Scan the listing beneath this sentence. Report each line with the word "Iguaçu".

• • •

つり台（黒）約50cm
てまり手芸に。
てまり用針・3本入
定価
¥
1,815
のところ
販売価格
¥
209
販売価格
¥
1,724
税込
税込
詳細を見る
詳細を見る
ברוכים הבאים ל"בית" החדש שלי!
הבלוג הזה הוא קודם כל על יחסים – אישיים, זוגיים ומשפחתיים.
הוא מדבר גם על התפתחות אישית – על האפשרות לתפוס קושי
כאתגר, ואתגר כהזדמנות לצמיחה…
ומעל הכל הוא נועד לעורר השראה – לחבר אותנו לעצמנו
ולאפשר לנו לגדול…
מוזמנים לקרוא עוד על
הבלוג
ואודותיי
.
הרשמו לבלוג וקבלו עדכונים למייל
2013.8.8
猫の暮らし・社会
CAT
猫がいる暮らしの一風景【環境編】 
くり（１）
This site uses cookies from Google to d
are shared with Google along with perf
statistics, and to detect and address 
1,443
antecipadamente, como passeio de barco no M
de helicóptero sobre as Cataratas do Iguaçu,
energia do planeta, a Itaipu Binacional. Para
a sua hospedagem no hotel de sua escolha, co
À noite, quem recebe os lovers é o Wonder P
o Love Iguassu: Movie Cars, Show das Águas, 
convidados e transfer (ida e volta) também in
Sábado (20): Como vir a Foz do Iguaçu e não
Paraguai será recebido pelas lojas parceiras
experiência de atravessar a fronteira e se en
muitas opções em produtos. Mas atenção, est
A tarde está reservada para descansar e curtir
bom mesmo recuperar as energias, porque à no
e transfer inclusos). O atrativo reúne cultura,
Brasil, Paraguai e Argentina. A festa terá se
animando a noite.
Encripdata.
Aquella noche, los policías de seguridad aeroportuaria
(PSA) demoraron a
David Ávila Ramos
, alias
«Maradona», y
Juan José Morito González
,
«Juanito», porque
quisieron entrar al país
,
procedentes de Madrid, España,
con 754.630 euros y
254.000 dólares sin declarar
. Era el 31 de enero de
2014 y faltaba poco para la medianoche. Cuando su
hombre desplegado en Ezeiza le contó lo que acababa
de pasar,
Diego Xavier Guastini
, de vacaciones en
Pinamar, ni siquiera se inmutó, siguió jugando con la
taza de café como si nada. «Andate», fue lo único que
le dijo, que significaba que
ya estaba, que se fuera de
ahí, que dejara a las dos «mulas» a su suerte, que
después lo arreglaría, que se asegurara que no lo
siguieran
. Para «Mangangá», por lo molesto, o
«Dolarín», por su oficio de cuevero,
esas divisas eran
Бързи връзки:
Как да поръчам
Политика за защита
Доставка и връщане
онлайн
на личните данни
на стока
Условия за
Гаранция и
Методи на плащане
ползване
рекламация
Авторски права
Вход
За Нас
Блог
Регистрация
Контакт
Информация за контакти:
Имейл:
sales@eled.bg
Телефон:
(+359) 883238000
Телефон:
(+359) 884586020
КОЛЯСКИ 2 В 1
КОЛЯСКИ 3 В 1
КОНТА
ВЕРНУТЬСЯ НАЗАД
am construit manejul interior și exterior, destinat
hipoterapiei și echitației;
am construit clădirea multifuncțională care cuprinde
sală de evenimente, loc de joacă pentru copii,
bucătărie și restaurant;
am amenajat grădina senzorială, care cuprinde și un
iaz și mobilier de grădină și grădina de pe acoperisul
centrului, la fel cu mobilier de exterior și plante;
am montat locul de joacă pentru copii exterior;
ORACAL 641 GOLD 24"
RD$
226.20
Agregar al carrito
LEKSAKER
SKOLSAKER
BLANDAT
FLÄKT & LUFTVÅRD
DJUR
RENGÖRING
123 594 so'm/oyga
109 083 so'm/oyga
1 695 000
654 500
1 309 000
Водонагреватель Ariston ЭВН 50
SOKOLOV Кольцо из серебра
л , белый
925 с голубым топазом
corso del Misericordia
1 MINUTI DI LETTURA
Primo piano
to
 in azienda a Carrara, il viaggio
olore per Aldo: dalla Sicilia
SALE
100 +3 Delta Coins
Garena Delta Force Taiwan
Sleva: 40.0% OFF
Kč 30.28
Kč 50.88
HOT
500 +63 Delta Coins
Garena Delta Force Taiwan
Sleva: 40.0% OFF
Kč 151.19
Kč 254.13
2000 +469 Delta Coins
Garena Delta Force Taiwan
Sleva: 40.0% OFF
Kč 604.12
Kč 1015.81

• • •

§ **RESULT OF THIS EXERCISE**
de helicóptero sobre as Cataratas do Iguaçu,
Sábado (20): Como vir a Foz do Iguaçu e não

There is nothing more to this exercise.